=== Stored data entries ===
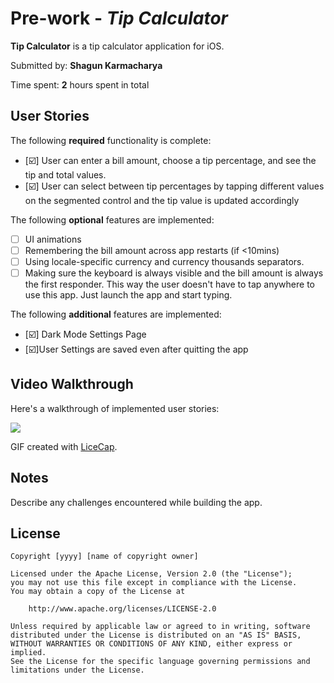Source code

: # Pre-work - *Tip Calculator*

**Tip Calculator** is a tip calculator application for iOS.

Submitted by: **Shagun Karmacharya**

Time spent: **2** hours spent in total

## User Stories

The following **required** functionality is complete:

* [☑️] User can enter a bill amount, choose a tip percentage, and see the tip and total values.
* [☑️] User can select between tip percentages by tapping different values on the segmented control and the tip value is updated accordingly

The following **optional** features are implemented:

* [ ] UI animations
* [ ] Remembering the bill amount across app restarts (if <10mins)
* [ ] Using locale-specific currency and currency thousands separators.
* [ ] Making sure the keyboard is always visible and the bill amount is always the first responder. This way the user doesn't have to tap anywhere to use this app. Just launch the app and start typing.

The following **additional** features are implemented:

- [☑️] Dark Mode Settings Page
- [☑️]User Settings are saved even after quitting the app

## Video Walkthrough

Here's a walkthrough of implemented user stories:

![](https://i.imgur.com/T2UAGU4.gif)

GIF created with [LiceCap](http://www.cockos.com/licecap/).

## Notes

Describe any challenges encountered while building the app.

## License

    Copyright [yyyy] [name of copyright owner]

    Licensed under the Apache License, Version 2.0 (the "License");
    you may not use this file except in compliance with the License.
    You may obtain a copy of the License at

        http://www.apache.org/licenses/LICENSE-2.0

    Unless required by applicable law or agreed to in writing, software
    distributed under the License is distributed on an "AS IS" BASIS,
    WITHOUT WARRANTIES OR CONDITIONS OF ANY KIND, either express or implied.
    See the License for the specific language governing permissions and
    limitations under the License.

=== Prompt ===
Nothing but the lines from the one with "Unless required by" to the last line of the data should appear in the answer, each exactly as it stands.

=== Response box ===
    Unless required by applicable law or agreed to in writing, software
    distributed under the License is distributed on an "AS IS" BASIS,
    WITHOUT WARRANTIES OR CONDITIONS OF ANY KIND, either express or implied.
    See the License for the specific language governing permissions and
    limitations under the License.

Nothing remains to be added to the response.